You have already seen what deadlock is and the necessary conditions for a deadlock to happen. We can try to prevent or avoid deadlock, and if that doesn’t work out, we should detect deadlock and try to recover from deadlock.
Deadlock prevention algorithms ensure that at least one of the necessary conditions (Mutual exclusion, hold and wait, no preemption and circular wait) does not hold true. However most prevention algorithms have poor resource utilization, and hence result in reduced throughputs.
Not always possible to prevent deadlock by preventing mutual exclusion (making all resources shareable) as certain resources are cannot be shared safely.
Hold and Wait
We will see two approaches, but both have their disadvantages.
A resource can get all required resources before it start execution. This will avoid deadlock, but will result in reduced throughputs as resources are held by processes even when they are not needed. They could have been used by other processes during this time.
Second approach is to request for a resource only when it is not holing any other resource. This may result in a starvation as all required resources might not be available freely always.
We will see two approaches here. If a process request for a resource which is held by another waiting resource, then the resource may be preempted from the other waiting resource. In the second approach, if a process request for a resource which are not readily available, all other resources that it holds are preempted.
The challenge here is that the resources can be preempted only if we can save the current state can be saved and processes could be restarted later from the saved state.
To avoid circular wait, resources may be ordered and we can ensure that each process can request resources only in an increasing order of these numbers. The algorithm may itself increase complexity and may also lead to poor resource utilization.

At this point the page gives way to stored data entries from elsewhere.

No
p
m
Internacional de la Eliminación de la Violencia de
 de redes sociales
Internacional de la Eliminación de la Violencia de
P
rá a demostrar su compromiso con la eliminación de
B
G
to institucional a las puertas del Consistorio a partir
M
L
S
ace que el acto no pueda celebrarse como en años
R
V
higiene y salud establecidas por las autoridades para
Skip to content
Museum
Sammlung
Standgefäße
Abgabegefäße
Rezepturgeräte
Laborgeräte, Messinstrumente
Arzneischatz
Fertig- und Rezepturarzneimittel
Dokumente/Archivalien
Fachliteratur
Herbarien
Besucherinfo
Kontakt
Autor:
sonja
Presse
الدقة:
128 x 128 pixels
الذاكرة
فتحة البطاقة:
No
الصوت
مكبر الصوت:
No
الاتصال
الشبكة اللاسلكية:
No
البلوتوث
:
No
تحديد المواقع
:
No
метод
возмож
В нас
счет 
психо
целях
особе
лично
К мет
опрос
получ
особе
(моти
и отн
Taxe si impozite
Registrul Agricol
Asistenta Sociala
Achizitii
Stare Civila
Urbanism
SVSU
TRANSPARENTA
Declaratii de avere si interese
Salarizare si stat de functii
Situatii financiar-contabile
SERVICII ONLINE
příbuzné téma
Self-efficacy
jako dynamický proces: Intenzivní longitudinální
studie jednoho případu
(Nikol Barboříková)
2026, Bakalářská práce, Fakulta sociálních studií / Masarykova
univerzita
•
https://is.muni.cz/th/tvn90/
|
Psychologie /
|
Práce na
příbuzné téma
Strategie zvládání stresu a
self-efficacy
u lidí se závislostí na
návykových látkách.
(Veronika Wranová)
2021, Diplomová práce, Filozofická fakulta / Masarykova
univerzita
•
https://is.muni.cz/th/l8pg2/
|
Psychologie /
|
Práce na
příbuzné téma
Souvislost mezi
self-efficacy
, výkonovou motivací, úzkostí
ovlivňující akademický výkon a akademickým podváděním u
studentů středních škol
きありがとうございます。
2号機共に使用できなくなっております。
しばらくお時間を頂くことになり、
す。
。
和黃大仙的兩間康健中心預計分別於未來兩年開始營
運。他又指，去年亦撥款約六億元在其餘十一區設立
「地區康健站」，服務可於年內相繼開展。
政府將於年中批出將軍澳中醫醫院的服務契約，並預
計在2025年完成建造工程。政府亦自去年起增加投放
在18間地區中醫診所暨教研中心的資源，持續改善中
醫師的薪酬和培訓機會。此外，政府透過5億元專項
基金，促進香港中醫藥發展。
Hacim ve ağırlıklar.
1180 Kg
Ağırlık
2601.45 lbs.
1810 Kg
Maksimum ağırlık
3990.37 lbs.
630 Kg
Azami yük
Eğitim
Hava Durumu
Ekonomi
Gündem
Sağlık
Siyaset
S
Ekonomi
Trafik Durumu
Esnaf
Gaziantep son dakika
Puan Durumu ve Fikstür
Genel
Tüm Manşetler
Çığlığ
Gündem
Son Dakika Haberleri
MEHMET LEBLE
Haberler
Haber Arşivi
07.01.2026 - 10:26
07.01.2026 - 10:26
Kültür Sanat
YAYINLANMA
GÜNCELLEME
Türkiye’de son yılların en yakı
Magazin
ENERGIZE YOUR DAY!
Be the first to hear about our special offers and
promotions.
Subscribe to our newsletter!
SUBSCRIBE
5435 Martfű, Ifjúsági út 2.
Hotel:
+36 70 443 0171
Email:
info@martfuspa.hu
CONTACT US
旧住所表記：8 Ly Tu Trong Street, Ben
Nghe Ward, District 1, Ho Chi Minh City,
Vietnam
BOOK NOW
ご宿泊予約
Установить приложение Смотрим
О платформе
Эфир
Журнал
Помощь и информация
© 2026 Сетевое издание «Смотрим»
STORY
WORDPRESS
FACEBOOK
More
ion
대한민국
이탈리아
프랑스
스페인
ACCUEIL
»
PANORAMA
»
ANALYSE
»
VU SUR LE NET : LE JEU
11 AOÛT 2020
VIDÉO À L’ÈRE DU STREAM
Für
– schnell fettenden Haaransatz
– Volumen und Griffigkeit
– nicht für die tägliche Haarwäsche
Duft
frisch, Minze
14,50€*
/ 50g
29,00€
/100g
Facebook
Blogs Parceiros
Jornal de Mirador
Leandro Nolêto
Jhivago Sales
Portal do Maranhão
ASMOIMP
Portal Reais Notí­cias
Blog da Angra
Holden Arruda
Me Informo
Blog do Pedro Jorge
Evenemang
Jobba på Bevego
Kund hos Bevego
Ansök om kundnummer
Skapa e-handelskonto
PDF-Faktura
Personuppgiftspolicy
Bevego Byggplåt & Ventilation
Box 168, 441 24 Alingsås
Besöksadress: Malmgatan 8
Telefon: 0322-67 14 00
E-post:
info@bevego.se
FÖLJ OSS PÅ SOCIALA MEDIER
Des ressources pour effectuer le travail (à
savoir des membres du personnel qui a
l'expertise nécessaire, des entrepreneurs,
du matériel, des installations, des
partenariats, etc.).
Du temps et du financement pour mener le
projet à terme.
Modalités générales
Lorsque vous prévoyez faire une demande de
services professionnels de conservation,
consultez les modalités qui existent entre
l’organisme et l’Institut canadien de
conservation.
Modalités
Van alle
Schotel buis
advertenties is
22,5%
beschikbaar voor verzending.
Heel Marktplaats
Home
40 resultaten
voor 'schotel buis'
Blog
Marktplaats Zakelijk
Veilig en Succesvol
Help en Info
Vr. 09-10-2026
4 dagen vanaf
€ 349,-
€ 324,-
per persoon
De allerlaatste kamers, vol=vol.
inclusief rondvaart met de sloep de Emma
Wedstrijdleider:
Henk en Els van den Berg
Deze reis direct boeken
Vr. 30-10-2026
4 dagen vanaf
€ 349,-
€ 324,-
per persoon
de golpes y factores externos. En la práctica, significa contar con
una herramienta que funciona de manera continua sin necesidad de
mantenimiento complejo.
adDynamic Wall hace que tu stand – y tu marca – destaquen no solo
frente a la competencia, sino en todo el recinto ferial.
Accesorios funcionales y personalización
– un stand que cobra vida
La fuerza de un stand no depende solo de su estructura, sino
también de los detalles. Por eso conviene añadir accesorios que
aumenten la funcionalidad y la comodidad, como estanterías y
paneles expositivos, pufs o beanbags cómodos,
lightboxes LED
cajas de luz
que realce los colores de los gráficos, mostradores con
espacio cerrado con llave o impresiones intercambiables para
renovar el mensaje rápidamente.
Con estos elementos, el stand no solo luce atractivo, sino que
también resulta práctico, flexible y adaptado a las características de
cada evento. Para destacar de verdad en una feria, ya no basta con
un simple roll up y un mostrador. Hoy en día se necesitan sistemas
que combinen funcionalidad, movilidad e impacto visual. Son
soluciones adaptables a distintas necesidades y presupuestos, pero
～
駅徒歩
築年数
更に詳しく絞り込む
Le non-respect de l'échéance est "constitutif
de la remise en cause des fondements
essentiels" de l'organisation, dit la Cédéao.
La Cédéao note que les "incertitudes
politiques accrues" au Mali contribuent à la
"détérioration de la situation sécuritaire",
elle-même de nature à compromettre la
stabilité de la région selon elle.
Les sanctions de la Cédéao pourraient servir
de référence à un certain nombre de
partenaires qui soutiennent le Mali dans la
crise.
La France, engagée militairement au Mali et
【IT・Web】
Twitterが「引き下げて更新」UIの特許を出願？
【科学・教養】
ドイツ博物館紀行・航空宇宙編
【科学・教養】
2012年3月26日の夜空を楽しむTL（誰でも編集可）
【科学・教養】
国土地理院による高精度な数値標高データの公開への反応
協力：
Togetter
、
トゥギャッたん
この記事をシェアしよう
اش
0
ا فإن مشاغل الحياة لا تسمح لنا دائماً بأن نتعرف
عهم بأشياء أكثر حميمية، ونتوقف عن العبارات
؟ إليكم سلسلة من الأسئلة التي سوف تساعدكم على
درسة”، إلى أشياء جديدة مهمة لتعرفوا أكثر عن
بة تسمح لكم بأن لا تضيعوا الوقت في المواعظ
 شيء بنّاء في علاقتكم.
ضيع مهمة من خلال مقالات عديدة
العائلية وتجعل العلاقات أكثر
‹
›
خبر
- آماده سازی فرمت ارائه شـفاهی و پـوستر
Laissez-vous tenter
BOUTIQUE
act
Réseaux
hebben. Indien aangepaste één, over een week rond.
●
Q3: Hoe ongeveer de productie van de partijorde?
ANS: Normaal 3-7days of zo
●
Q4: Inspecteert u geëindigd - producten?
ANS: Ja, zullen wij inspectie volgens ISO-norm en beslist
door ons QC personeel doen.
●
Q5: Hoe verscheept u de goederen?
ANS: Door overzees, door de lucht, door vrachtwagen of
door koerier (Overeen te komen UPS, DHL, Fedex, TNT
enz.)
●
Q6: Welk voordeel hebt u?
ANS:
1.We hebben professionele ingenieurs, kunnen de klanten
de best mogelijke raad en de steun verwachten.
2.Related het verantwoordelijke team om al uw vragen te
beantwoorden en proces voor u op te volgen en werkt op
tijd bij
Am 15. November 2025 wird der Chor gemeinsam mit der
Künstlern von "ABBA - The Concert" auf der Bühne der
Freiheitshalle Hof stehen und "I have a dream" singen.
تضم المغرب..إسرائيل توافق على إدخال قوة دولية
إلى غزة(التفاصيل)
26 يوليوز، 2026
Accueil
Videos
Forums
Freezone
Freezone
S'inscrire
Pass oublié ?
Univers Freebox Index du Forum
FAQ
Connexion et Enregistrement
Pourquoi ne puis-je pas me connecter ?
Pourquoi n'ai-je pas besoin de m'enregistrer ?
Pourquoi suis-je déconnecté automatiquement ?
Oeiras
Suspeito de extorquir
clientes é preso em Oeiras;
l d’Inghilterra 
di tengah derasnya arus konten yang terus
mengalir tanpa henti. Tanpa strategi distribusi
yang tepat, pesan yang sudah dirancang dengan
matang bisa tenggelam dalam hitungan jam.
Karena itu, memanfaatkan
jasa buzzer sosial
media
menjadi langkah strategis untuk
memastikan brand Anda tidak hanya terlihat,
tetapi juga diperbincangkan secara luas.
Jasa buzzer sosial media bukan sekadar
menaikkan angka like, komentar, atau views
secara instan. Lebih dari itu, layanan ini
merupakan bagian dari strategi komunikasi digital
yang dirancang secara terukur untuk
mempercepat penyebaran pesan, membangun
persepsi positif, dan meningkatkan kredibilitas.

As you saw already, most prevention algorithms have poor resource utilization, and hence result in reduced throughputs. Instead, we can try to avoid deadlocks by making use prior knowledge about the usage of resources by processes including resources available, resources allocated, future requests and future releases by processes. Most deadlock avoidance algorithms need every process to tell in advance the maximum number of resources of each type that it may need. Based on all these info we may decide if a process should wait for a resource or not, and thus avoid chances for circular wait.
If a system is already in a safe state, we can try to stay away from an unsafe state and avoid deadlock. Deadlocks cannot be avoided in an unsafe state. A system can be considered to be in safe state if it is not in a state of deadlock and can allocate resources upto the maximum available. A safe sequence of processes and allocation of resources ensures a safe state. Deadlock avoidance algorithms try not to allocate resources to a process if it will make the system in an unsafe state. Since resource allocation is not done right away in some cases, deadlock avoidance algorithms also suffer from low resource utilization problem.
A resource allocation graph is generally used to avoid deadlocks. If there are no cycles in the resource allocation graph, then there are no deadlocks. If there are cycles, there may be a deadlock. If there is only one instance of every resource, then a cycle implies a deadlock. Vertices of the resource allocation graph are resources and processes. The resource allocation graph has request edges and assignment edges. An edge from a process to resource is a request edge and an edge from a resource to process is an allocation edge. A calm edge denotes that a request may be made in future and is represented as a dashed line. Based on calm edges we can see if there is a chance for a cycle and then grant requests if the system will again be in a safe state.
Consider the image with calm edges as below:
If R2 is allocated to p2 and if P1 request for R2, there will be a deadlock.
The resource allocation graph is not much useful if there are multiple instances for a resource. In such a case, we can use Banker’s algorithm. In this algorithm, every process must tell upfront the maximum resource of each type it need, subject to the maximum available instances for each type. Allocation of resources is made only, if the allocation ensures a safe state; else the processes need to wait. The Banker’s algorithm can be divided into two parts: Safety algorithm if a system is in a safe state or not. The resource request algorithm make an assumption of allocation and see if the system will be in a safe state. If the new state is unsafe, the resources are not allocated and the data structures are restored to their previous state; in this case the processes must wait for the resource. You can refer to any operating system text books for details of these algorithms.
If deadlock prevention and avoidance are not done properly, as deadlock may occur and only things left to do is to detect the recover from the deadlock.
If all resource types has only single instance, then we can use a graph called wait-for-graph, which is a variant of resource allocation graph. Here, vertices represent processes and a directed edge from P1 to P2 indicate that P1 is waiting for a resource held by P2. Like in the case of resource allocation graph, a cycle in a wait-for-graph indicate a deadlock. So the system can maintain a wait-for-graph and check for cycles periodically to detect any deadlocks.
The wait-for-graph is not much useful if there are multiple instances for a resource, as a cycle may not imply a deadlock. In such a case, we can use an algorithm similar to Banker’s algorithm to detect deadlock. We can see if further allocations can be made on not based on current allocations. You can refer to any operating system text books for details of these algorithms.
Once a deadlock is detected, you will have to break the deadlock. It can be done through different ways, including, aborting one or more processes to break the circular wait condition causing the deadlock and preempting resources from one or more processes which are deadlocked.